Indyk: Bush has too little time to achieve final status accord
By David Horovitz August 3, 2007Palestinians ‘don’t have institutions or capabilities to be responsible partners,’ says former ambassador
The Bush Administration would be wrong to believe that it can secure a permanent Israeli-Palestinian peace accord in the final year or so it has left in office, Martin Indyk, ambassador to Israel under President Clinton, warned on Thursday.
‘I hope that’s not their plan,’ said Indyk, who was deeply involved in the failed push for a permanent deal at Camp David in 2000. ‘If so, they’ll drive it to a bad end. It’s bad to set artificial deadlines.

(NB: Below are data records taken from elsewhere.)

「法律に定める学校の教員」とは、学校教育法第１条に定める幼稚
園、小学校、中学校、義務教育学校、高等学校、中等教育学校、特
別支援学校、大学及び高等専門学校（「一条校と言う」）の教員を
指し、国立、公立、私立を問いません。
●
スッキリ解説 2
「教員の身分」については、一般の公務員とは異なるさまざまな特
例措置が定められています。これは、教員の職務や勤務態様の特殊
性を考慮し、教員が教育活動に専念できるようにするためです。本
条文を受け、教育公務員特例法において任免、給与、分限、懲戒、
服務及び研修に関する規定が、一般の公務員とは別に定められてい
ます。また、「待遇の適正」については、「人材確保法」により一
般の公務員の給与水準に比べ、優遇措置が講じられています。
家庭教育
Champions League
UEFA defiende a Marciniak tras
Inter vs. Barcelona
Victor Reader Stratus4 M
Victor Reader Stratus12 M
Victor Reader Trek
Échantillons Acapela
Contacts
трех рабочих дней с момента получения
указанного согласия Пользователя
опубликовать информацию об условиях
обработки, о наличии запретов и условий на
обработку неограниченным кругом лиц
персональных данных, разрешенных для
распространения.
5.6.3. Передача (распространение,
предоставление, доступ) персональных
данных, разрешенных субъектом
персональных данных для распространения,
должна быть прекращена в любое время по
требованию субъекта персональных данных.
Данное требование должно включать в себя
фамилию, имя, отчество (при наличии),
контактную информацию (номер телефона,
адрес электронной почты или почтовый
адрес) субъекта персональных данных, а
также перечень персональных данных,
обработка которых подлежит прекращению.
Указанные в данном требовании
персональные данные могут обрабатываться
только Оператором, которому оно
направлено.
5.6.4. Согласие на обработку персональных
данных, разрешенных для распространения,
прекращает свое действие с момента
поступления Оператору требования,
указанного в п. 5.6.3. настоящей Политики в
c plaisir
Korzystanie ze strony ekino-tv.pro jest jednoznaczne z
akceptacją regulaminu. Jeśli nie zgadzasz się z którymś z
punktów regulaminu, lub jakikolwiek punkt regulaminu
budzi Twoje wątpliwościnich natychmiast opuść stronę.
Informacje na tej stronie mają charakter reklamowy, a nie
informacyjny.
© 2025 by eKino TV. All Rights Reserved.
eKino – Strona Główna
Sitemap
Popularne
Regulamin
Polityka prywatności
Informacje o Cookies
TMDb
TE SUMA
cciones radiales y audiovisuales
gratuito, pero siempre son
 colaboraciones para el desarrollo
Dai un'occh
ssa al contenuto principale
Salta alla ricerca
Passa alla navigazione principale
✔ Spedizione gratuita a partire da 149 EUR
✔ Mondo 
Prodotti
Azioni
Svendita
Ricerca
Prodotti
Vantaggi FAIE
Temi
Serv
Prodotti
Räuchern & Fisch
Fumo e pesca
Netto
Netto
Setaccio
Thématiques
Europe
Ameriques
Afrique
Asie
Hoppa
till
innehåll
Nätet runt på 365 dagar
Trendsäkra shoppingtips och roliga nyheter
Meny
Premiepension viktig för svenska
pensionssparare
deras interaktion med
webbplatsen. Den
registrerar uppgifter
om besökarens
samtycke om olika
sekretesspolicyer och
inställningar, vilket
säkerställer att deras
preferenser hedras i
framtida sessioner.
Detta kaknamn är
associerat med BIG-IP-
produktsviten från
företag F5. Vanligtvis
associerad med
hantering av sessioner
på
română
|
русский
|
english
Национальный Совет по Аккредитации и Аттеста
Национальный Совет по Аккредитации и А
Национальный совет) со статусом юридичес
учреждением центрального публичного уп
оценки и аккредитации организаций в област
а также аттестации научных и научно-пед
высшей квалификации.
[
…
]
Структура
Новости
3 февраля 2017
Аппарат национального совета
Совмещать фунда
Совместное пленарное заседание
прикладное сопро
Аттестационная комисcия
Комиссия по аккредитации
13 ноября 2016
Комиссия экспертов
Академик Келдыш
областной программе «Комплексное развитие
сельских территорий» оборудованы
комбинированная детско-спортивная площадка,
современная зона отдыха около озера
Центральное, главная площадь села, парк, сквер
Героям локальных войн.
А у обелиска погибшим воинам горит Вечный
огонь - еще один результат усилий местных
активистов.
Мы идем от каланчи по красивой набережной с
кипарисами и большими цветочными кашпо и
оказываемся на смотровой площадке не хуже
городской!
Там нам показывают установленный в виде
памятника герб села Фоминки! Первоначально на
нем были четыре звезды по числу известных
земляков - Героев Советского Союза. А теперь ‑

‘I was burned by that,’ Indyk told The Jerusalem Post, referring to the effort to forge a deal between prime minister Ehud Barak and Palestinian Authority chairman Yasser Arafat in the final months of the Clinton Administration. ‘To try to push to a [full] agreement in the final year of the administration is precisely what George Bush criticized Clinton for doing. It would be ironic indeed if Bush wound up doing it himself.’
Indyk said he had no doubt that the current flurry of diplomatic activity was indeed designed to galvanize a resumption of substantive talks on final status issues, and he said it would be a ‘signal achievement’ for the administration if this proved attainable. But he hoped there was ‘a degree of realism’ about what was possible and in what time-frame.
He also charged that the Administration was making a critical mistake in focusing its efforts so predominantly on the diplomatic track without devoting the necessary attention to the need for an international force to build a security partnership with the Palestinians in the West Bank.
‘You must have third party involvement,’ he said, because ‘the Palestinians can’t build up their security capabilities and reform Fatah in reasonable time. That’s the gap. If it’s not filled, the whole structure will collapse like a house of cards.’
As things stood, the Palestinians ‘don’t have the institutions or the capabilities to be responsible partners’ to a final status deal, he said. And no diplomatic process could possibly succeed, he said, unless the Palestinians were able to exercise ‘reliable control’ over any territory from which Israel would withdraw as part of an accord.
What was needed, he said, was an international force, of perhaps 10,000 men, to carry out training of the Palestinians and joint operations in the West Bank. This, in turn, could gradually restore Israeli confidence in the viability of a partnership with the Palestinians.
The bottom line, said Indyk, who is now the director of the Saban Center for Middle East Policy at the Brookings Institution in Washington, was that there could be no viable diplomatic achievement unless there was ‘support of a tangible consensus of the Israeli people. And they won’t give that support unless they see a responsible partner on the Palestinian side…. Since Israel holds all the cards, you must convince the people of Israel. They won’t be convinced to give up the West Bank and the Arab parts of east Jerusalem, and that’s what we’re talking about here, unless they feel there is a responsible, capable [Palestinian] partner,’ Indyk said.